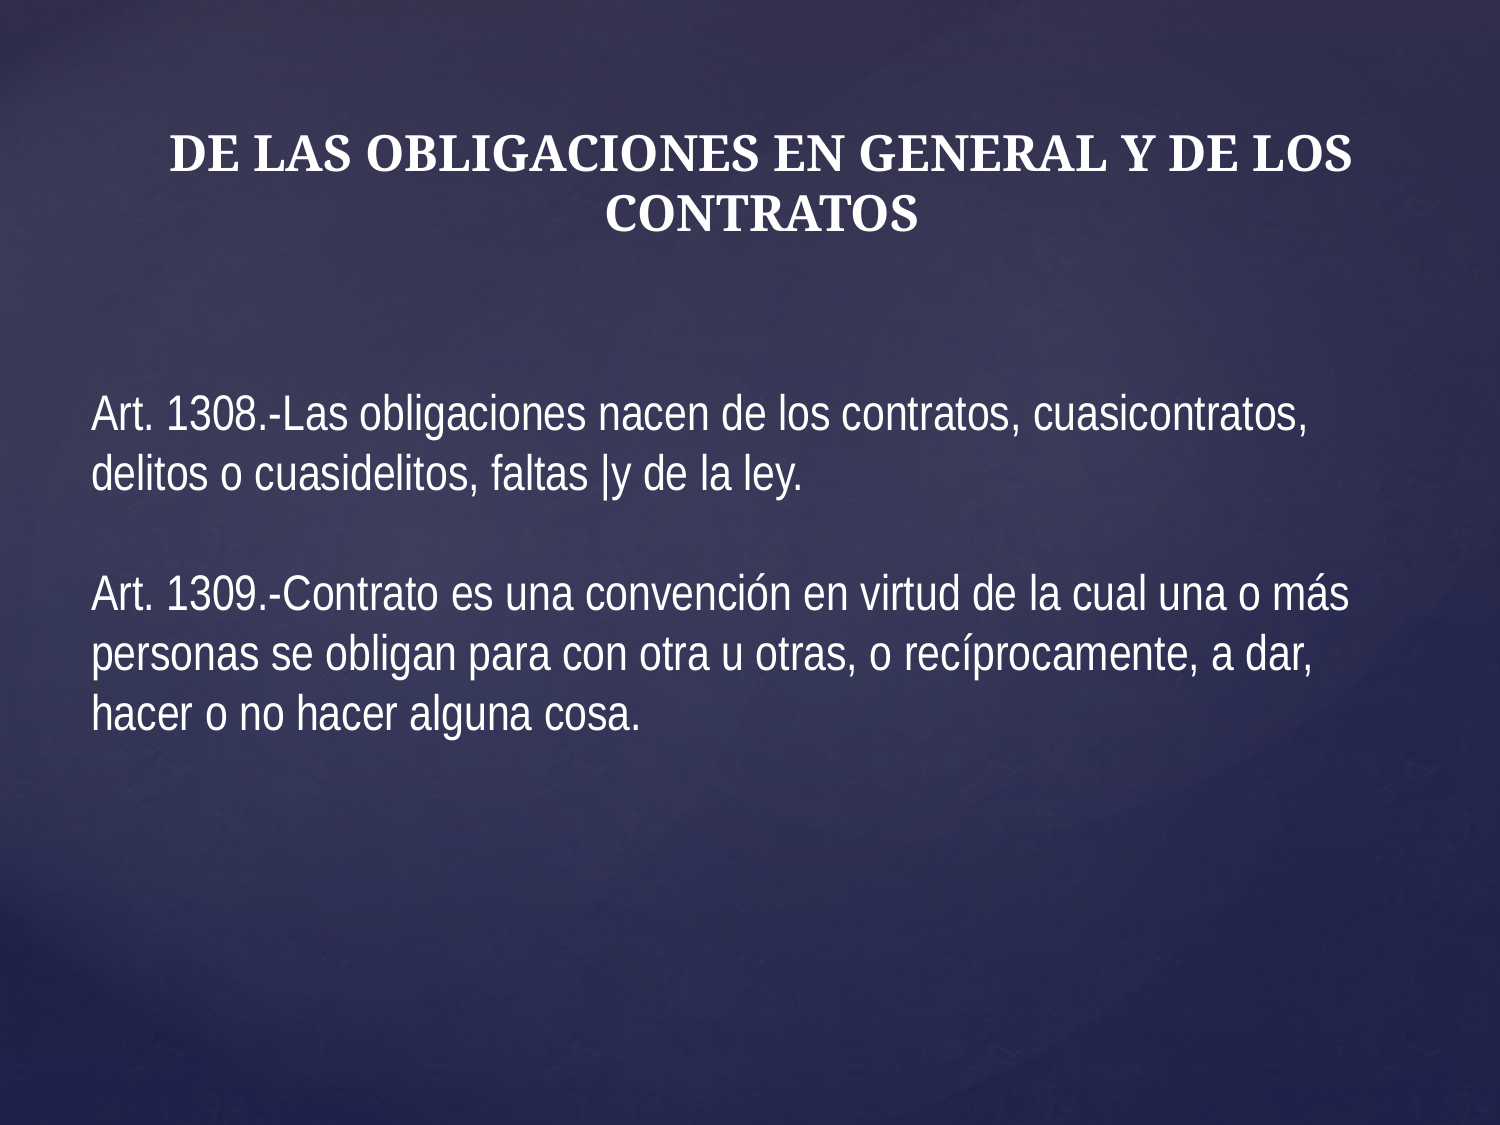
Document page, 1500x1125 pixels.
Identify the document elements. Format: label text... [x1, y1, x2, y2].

text_box DE LAS OBLIGACIONES EN GENERAL Y DE LOS CONTRATOS [76, 114, 1447, 250]
text_box Art. 1308.-Las obligaciones nacen de los contratos, cuasicontratos, delitos o cuasidelitos, faltas |y de la ley. Art. 1309.-Contrato es una convención en virtud de la cual una o más personas se obligan para con otra u otras, o recíprocamente, a dar, hacer o no hacer alguna cosa. [76, 373, 1423, 749]
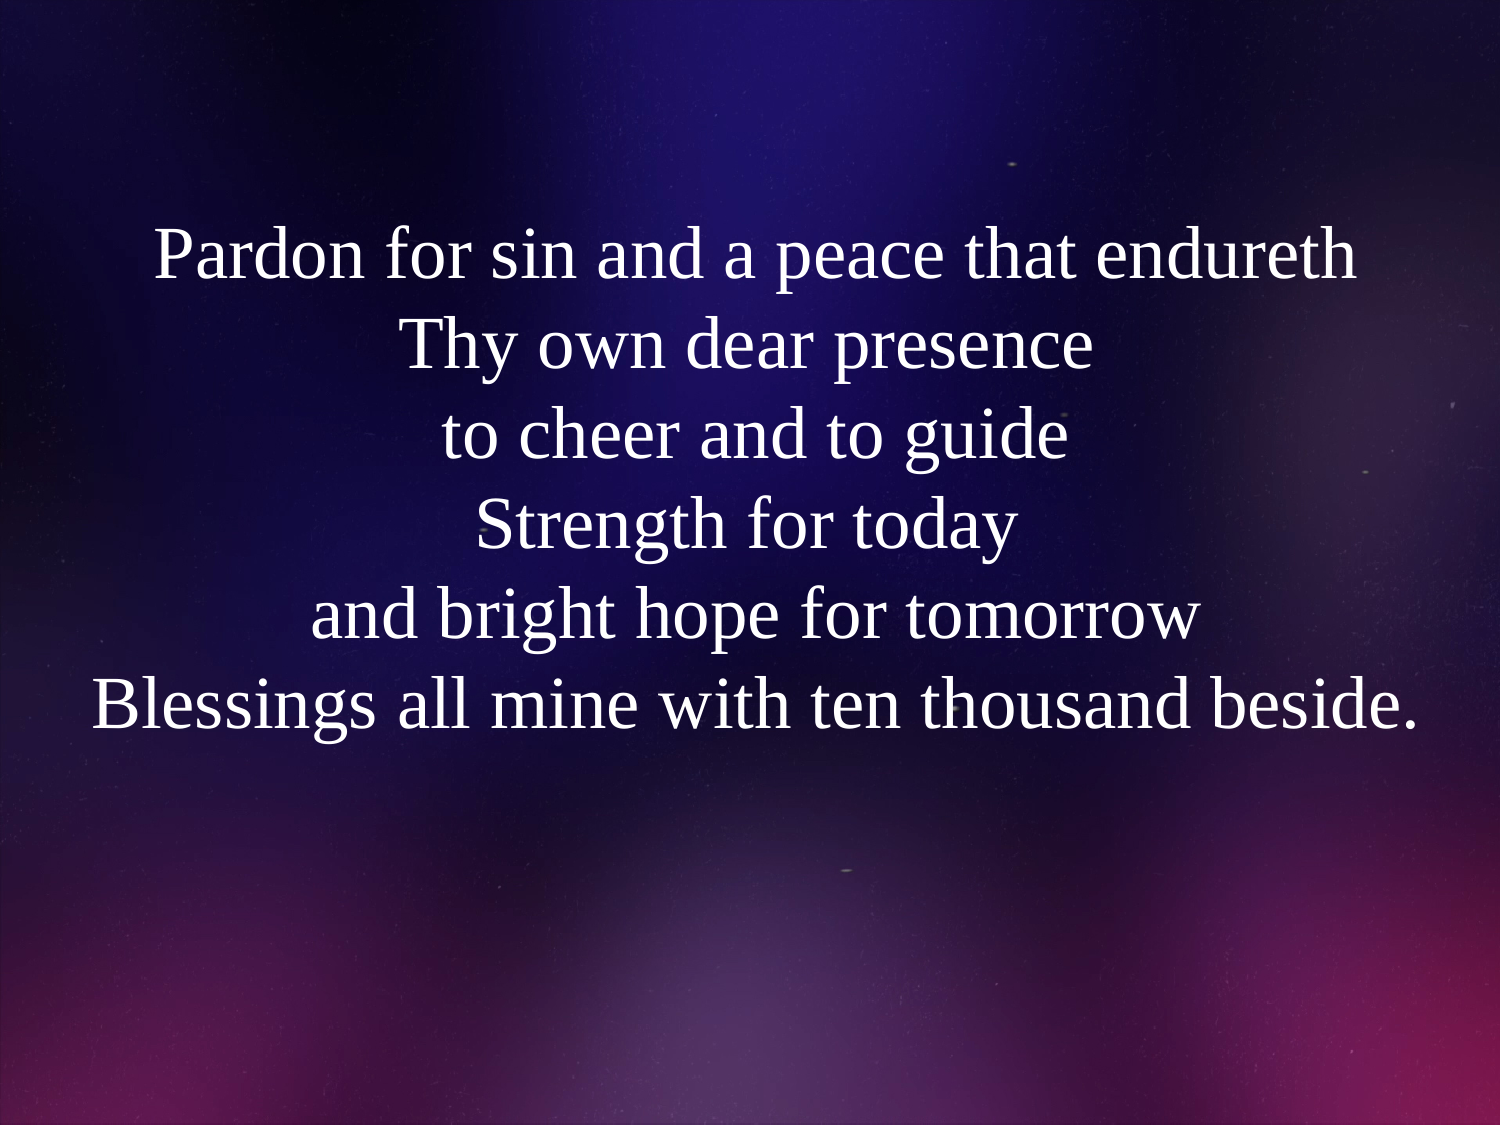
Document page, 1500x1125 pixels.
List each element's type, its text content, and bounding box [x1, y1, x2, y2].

picture [0, 0, 1500, 1125]
title Pardon for sin and a peace that endureth Thy own dear presence to cheer and to guide Strength for today and bright hope for tomorrow Blessings all mine with ten thousand beside. [75, 425, 1438, 613]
=======
Work order:
Would you set down the material exactly as it stands, without the pictures?

Written answer:
Document page, 1500x1125 pixels.
Identify the document elements. Format: label text... [x1, y1, x2, y2].

text_box DE LAS OBLIGACIONES EN GENERAL Y DE LOS CONTRATOS [76, 114, 1447, 250]
text_box Art. 1308.-Las obligaciones nacen de los contratos, cuasicontratos, delitos o cuasidelitos, faltas |y de la ley. Art. 1309.-Contrato es una convención en virtud de la cual una o más personas se obligan para con otra u otras, o recíprocamente, a dar, hacer o no hacer alguna cosa. [76, 373, 1423, 749]
Document page, 1500x1125 pixels.
List each element's type, its text content, and bounding box [x1, y1, x2, y2].

picture [0, 0, 1500, 1125]
title Pardon for sin and a peace that endureth Thy own dear presence to cheer and to guide Strength for today and bright hope for tomorrow Blessings all mine with ten thousand beside. [75, 425, 1438, 613]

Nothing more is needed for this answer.